A further question: does the Morrison government really propose to cut actual wages if the private sector wage price index (WPI) goes negative for a long period of time?
Lowe described the “heavy toll on our labour market” caused by the recession. “Hours worked in Australia fell 10% between March and May and the unemployment rate has risen to 6.9%, with underemployment even higher.
“We are expecting the unemployment rate to rise further over coming months to a little below 8%. In our central scenario, we expect it then to start gradually declining, but still be a little above 6% at the end of 2022.”
Cutting wages or growth in wages will not boost employment; higher demand, especially by households will. So how can the federal and NSW governments justify squeezing wages even further at a time when more spending by consumers is needed and will need to be sustained for a year or more around current levels?
The prime minister gave us all tax cuts so we could spend more. Now he and the NSW government are making that extra spending harder to achieve. Talk about a fiscal own goal.
Despite his claims that we’re all in the recovery together, we’ve gotten another clear sign that there’s one rule for the PM and his government and another for public servants.
From the to-do over ABC wage deals, people will recall any APS (non-SES) pay rises (excluding progressing through in-agency levels/income tiers) were postponed by a decision of the minister in ?March? for at least 9 months.
So once that is over, in some agencies they may not have had a pay rise for approaching 2 years.
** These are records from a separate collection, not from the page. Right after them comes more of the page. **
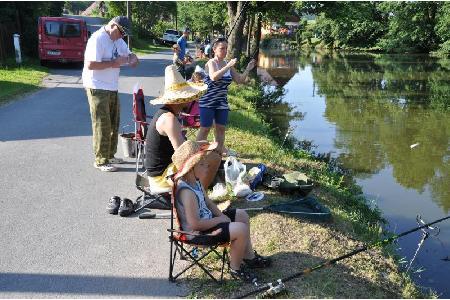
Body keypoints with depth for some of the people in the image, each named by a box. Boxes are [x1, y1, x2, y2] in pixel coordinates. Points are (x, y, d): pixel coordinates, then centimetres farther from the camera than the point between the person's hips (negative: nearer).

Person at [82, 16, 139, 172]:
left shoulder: (118, 40, 11)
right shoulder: (97, 39, -17)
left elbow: (128, 54, 21)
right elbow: (90, 65, -24)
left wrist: (132, 58, -4)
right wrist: (113, 63, -20)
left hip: (112, 88, 9)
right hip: (97, 88, -9)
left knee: (113, 123, 15)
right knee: (102, 125, -6)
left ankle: (110, 155, 28)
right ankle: (100, 161, 3)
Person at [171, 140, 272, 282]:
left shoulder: (195, 181, 0)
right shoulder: (187, 192, -32)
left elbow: (207, 202, 12)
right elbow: (195, 224, -31)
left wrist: (221, 215, -4)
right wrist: (219, 220, -18)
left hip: (206, 219, 11)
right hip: (197, 233, -11)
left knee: (242, 216, 15)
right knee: (241, 230, -21)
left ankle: (249, 256, 28)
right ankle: (235, 268, 2)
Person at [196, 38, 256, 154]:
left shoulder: (228, 64, 6)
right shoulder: (211, 63, -11)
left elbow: (240, 80, 9)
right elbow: (214, 77, -31)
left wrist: (247, 69, -4)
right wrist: (228, 66, -33)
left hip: (222, 103, 6)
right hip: (207, 102, -6)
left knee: (221, 128, 9)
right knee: (205, 128, -2)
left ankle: (219, 151, 20)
Now it’s been decided that linking pay rises to private sector wage growth is the new policy.
At least this is a change from the decade long policy where pay-rises were linked to improved ‘efficiencies’ (however you measure that) as approved by the minister (with people like Erica and Ca$h not too easy over multiple EBA cycles).
As a consequence I would suggest that APS staff may have actually gone backwards in earning power over the last decade, and conditions have no doubt got worse. While that must fill the hearts of many non – APS Australians with joy, they can still cry over how well the SES have done.
How do they benchmark APS jobs against the private sector? Salaries of financial planners, lawyers and IT specialists or cleaners and hospitality workers? Will it be like-for-like occupations? And when does pay go up and down?
Sounds like another ideologically-driven, poorly-thought-through idea which will create another mess not unlike when Howard abolished parity across agencies and allowed each agency to manage its own pay rises.
So those in agencies with more clout got bigger pay rises than those performing the same work in agencies with lesser clout. So if you changed agency to do similar work you could if you were lucky get a big pay rise, or think seriously about moving when it involved a drop in pay.
This government really does not understand macroeconomics and has no desire to learn.
Money paid to public servants then gets spent, becoming income for the private sector. In some ways it’s probably the best targeted government spending, since in addition to the macro multiplier effects the government is getting something provided directly to it as a result.
They are really economic vandals, aren’t they. Wage rises in the public sector usually puts pressure on the private sector to also increase the wages, which is overall a good outcome.
All we have seen is stagnating/wages going backwards – whilst the top echolon in private businesses often see increases.
Then what about :-
“It’s as if the RBA is trying to steer the raft of what’s left of our economy up this government’s Poo Creek – against their turbulent tide of effluence?“
One outta three – but that’s the drift.